This repository contains scripts and notebooks to reproduce the experiments in
From t-SNE to UMAP with contrastive learning ICLR 2023 (openreview, arxiv)
Sebastian Damrich, Niklas Böhm, Fred A Hamprecht, Dmitry Kobak
@inproceedings{damrich2023from,
title={From $t$-{SNE} to {UMAP} with contrastive learning},
author={Damrich, Sebastian and B{\"o}hm, Jan Niklas and Hamprecht, Fred A and Kobak, Dmitry},
booktitle={International Conference on Learning Representations},
year={2023},
}
It depends on several other repositories, in particular contrastive-ne, which implement the actual logic and contain utilities.
Create and activate the conda environment
conda env create -f environment.yml
conda activate cl_tsne_umap
Install openTSNE, vis_utis, umap, ncvis and cne
git clone https://github.com/sdamrich/openTSNE
cd openTSNE
python setup.py install
cd ..
git clone https://github.com/sdamrich/vis_utils
cd vis_utils
python setup.py install
cd ..
git clone https://github.com/sdamrich/UMAPs-true-loss
cd UMAPs-true-loss
python setup.py install
cd ..
git clone https://github.com/sdamrich/ncvis
cd ncvis
make libs
make wrapper
git clone -b iclr2023 https://github.com/berenslab/contrastive-ne
pip install --no-deps .
cd ..
To reproduce the Neg-t-SNE embeddings from Fig. 1 a)-e), run
python scripts/compute_embds_cne.py
and check out the results in notebooks/negtsne.ipynb.
To reproduce the UMAP embeddings from Fig.
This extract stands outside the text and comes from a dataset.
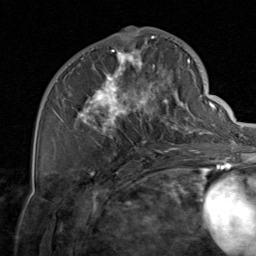
Breast MRI, one axial slice. Slice 38 of 80 in the series (ordered by position). Cropped to one breast. Dynamic contrast-enhanced series, time point 2 of 8 at this slice position (early post-contrast). 1.5 T. TE 1.7 ms, TR 4.5 ms. 256 × 256 image matrix, field of view 180 × 180 mm. Female patient.
Annotated regions visible in this slice (semi-automatic segmentation, software-assisted and operator-edited):
- enhancing-tissue mask used for the functional tumour volume (all voxels passing the contrast-enhancement thresholds inside the analysis volume; usually the tumour): bounding box (x1, y1, x2, y2) in pixels: (61, 37, 206, 155)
S1 a)-c), run
python scripts/compute_embds_umap.py
and check out the results in notebooks/umap_vs_negtsne.ipynb.
To compute the metrics for the Neg-t-SNE embedding spectra (Fig. S4), run
python scripts/compute_metrics.py
and check out the results in notebooks/metrics.ipynb.
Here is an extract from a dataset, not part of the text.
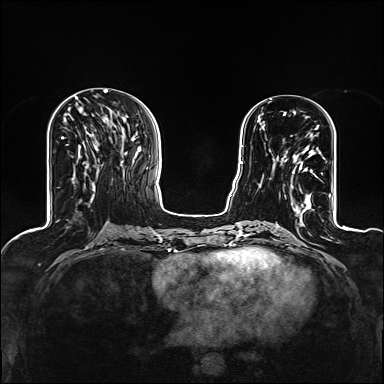
Breast MRI (dynamic contrast-enhanced), one axial slice. Position 50 of 160 along the scan axis. Dynamic contrast-enhanced series, time point 2 of 6 at this slice position (early post-contrast). 1.5 T. TE 2.4 ms, TR 5.2 ms. 1.2 mm slice thickness. 384 × 384 image matrix, field of view 300 × 300 mm. Female patient.
Structures marked on this image (semi-automatically segmented with operator editing):
- enhancing-tissue mask used for the functional tumour volume (all voxels passing the contrast-enhancement thresholds inside the analysis volume; usually the tumour): bounding box <274,128,320,208> (left, top, right, bottom; pixels)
To reproduce the run time by batch size analysis from Fig. S6, run
python scripts/run_time_by_batch_size.py
and check out the results in notebooks/speed_up.ipynb.
To reproduce the SimCLR experiments with m=16 and random seed r=0, run
python cne_scripts_notebooks/scripts/cifar10_acc.py -m 16 -r 0
The results will be printed in terminal but can also be checked out in notebooks/eval_cifar.ipynb.
For other experiments adapt the parameters at the top of compute_embds_cne.py
and compute_embds_umap.py or at the top of the main function in cifar10_acc.py
accordingly. The number of negative samples and the random seed for cifar10_acc.py can be
passed as command line arguments, as above. Downloaded datasets and neighbor embedding results will be saved in cne_scripts_notebooks/data and figures
will be saved in cne_scripts_notebooks/figures.
All neighbor embedding results alongside their parameters can be
inspected in the jupyter notebooks in cne_scripts_notebooks/notebooks.
This list details which figures can be inspected using which notebooks:
- Fig 1:
negtsne.ipynb,tsne.ipynb,ncvis.ipynb - Fig 2:
umap_vs_negtsne.ipynb - Fig 3:
parametric.ipynb - Fig S1:
umap_vs_negtsne.ipynb - Fig S2:
umap_vs_negtsne.ipynb - Fig S3:
trimap.ipynb - Fig S4:
metrics.ipynb - Fig S5:
toy_experiment.ipynb - Fig S6:
speed_up.ipynb - Fig S7:
attr_rep_plot_UMAP_neg.ipynb - Fig S8:
umap_vs_negtsne_vary_n_noise.ipynb - Fig S9:
tsne_vs_ncvis.ipynb - Fig S10:
tsne_vs_ncvis.ipynb - Fig S11:
negtsne.ipynb,tsne_ipynb,ncvis.ipynb - Fig S12:
imba_mnist_negtsne.ipynb,imba_mnist_tsne_ncvis_umap.ipynb - Fig S13:
human_negtsne.ipynb,human_tsne_ncvis_umap.ipynb - Fig S14:
zebrafish_negtsne.ipynb,zebrafish_tsne_ncvis_umap.ipynb - Fig S15:
c_elegans_negtsne.ipynb,c_elegans_tsne_ncvis_umap.ipynb - Fig S16:
k49_negtsne.ipynb,k49_tsne_ncvis_umap.ipynb - Fig S17:
k49_negtsne.ipynb - Fig S18:
ncvis.ipynb,tsne.ipynb - Fig S19:
infonctsne.ipynb,tsne.ipynb - Tab 1:
eval_cifar.ipynb